Batch vs Realtime AI Processing
Not all AI work needs to happen while a user is waiting. Batch processing — submitting large volumes of requests to be processed asynchronously — reduces cost by 50% or more and removes throughput constraints. The trade-off is latency: batch results may take minutes to hours. Choosing the right mode for each workload is a significant cost optimisation opportunity.
Decision Framework
| Factor | Realtime | Batch |
|---|---|---|
| Latency tolerance | User is waiting; must respond within seconds | Results needed within minutes to hours; no user waiting |
| Interaction type | Interactive: user sends message, expects immediate response | Non-interactive: system submits work and polls for results |
| Volume pattern | Unpredictable bursts; must handle peak load | High, predictable volume; can be smoothed over time |
| Cost priority | Cost is secondary to responsiveness | Cost efficiency is primary; latency is acceptable trade-off |
| Streaming required | Yes — token-by-token streaming improves perceived latency | No — full response returned when batch job completes |
Batch API Capabilities (2025)
OpenAI Batch API
- 50% cost reduction vs synchronous API
- 24-hour completion window
- Up to 50,000 requests per batch file
- Supports all chat completion and embedding models
- JSONL input format; results returned as JSONL
Anthropic Message Batches
- 50% cost reduction; results within 24 hours
- Up to 10,000 requests per batch
- Supports all Claude models
- Streaming not available in batch mode
- Use for: document enrichment, training data generation, offline analysis
AWS Bedrock Async Inference
- Asynchronous invocation via S3 input/output
- No 24-hour constraint — completes when done
- Suitable for very large documents or multi-step pipelines
- Integrates with Step Functions for orchestration
- Cost savings depend on model; check Bedrock pricing
Batch Job Design Patterns
A well-designed batch job handles partial failures, supports idempotent retries, and processes efficiently at scale.
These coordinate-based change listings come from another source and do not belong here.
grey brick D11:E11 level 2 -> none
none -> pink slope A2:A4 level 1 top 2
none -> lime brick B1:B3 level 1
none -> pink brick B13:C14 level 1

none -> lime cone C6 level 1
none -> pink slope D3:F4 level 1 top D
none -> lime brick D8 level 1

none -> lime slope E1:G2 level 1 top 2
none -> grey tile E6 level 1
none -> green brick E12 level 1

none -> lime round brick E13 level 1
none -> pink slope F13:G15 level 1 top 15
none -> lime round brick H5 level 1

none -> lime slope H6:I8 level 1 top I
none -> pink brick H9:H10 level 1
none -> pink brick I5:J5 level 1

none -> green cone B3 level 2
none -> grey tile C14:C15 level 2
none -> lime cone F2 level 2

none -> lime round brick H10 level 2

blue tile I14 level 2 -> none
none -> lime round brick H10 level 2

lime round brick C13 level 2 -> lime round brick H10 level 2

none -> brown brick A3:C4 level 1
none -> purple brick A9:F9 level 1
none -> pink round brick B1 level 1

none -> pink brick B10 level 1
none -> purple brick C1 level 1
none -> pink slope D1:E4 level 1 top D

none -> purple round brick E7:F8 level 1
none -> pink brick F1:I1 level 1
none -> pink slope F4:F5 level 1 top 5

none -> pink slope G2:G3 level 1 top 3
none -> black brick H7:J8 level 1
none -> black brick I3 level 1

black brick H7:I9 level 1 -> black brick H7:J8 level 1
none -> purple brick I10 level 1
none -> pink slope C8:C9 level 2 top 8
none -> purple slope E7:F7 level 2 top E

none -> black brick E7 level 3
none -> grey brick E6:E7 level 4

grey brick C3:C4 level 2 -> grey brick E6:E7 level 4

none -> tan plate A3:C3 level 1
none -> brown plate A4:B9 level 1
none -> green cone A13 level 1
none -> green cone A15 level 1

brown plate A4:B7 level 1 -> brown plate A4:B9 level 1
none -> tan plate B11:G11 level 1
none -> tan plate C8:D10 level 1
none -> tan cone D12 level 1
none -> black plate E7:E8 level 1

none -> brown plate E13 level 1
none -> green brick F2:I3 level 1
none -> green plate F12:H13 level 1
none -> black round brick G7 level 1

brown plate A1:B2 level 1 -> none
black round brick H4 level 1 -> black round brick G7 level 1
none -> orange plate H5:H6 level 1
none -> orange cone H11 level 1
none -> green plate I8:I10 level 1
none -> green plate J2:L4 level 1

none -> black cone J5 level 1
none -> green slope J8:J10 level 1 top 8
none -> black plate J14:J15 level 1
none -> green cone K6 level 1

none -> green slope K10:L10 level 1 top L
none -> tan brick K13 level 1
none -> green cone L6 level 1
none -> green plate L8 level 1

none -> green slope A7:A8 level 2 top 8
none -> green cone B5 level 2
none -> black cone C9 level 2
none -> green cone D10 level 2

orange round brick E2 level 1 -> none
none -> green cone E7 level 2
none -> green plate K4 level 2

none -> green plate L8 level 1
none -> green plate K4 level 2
async def run_batch_enrichment(documents: list[Document]):
# 1. Chunk into batch-size batches (max 10K for Anthropic)
batches = chunk(documents, size=5_000)
for batch in batches:
# 2. Build JSONL requests with idempotent custom_id
requests = [
{"custom_id": doc.id, "params": build_request(doc)}
for doc in batch
if not await cache.is_processed(doc.id) # idempotent check
]
# 3. Submit and poll for completion
batch_id = await anthropic.batches.create(requests)
results = await poll_until_complete(batch_id)
# 4. Handle partial failures — some items may have errored
for result in results:
if result.result.type == "succeeded":
await store_result(result.custom_id, result.result.message)
else:
await queue_for_retry(result.custom_id) # retry individually
Batch job checklist
- Idempotent request IDs — safe to resubmit without duplication
- Partial failure handling — individual errors should not fail the whole batch
- Progress tracking — log completion count; alert if batch stalls
- Cost cap — set maximum batch size to bound total spend per run
- Result expiry — batch results are deleted by providers after 24-29 days; download promptly
Common batch mistakes
- Resubmitting already-processed documents — no idempotency check
- Not downloading results before provider expiry window
- Using batch mode for user-facing requests where latency matters
- Single giant batch file — if it fails, lose progress on all items; use smaller chunks
- No retry queue for individual item failures
Hybrid Architecture
Most enterprise systems need both modes. A hybrid architecture routes to the right processing tier based on the workload's latency requirements.
Realtime tier
User-facing queries, interactive chat, on-demand code assistance. Synchronous API calls with streaming. Cost: full per-token pricing.
Async queue tier
Semi-interactive: user triggers a task but doesn't wait at the screen. Webhook callback when done. SLA: 5-15 minutes. Cost: full pricing but better throughput control.
Batch tier
Nightly enrichment, training data generation, bulk document processing. Provider batch API. SLA: hours. Cost: 50% discount.
Checklist: Do You Understand This?
- What is the cost saving from using OpenAI or Anthropic batch APIs compared to synchronous calls?
- What is the maximum completion window for OpenAI and Anthropic batch APIs?
- Why must batch job requests use idempotent IDs — what problem does this solve?
- What should happen when an individual item in a batch fails — and why should it not fail the whole batch?
- Classify these workloads as realtime, async queue, or batch: (a) answering a user's chat question; (b) enriching 100,000 product descriptions overnight; (c) generating a report that a user requested and will check in 10 minutes.
- What is the result expiry window for batch results at Anthropic — and what happens if you miss it?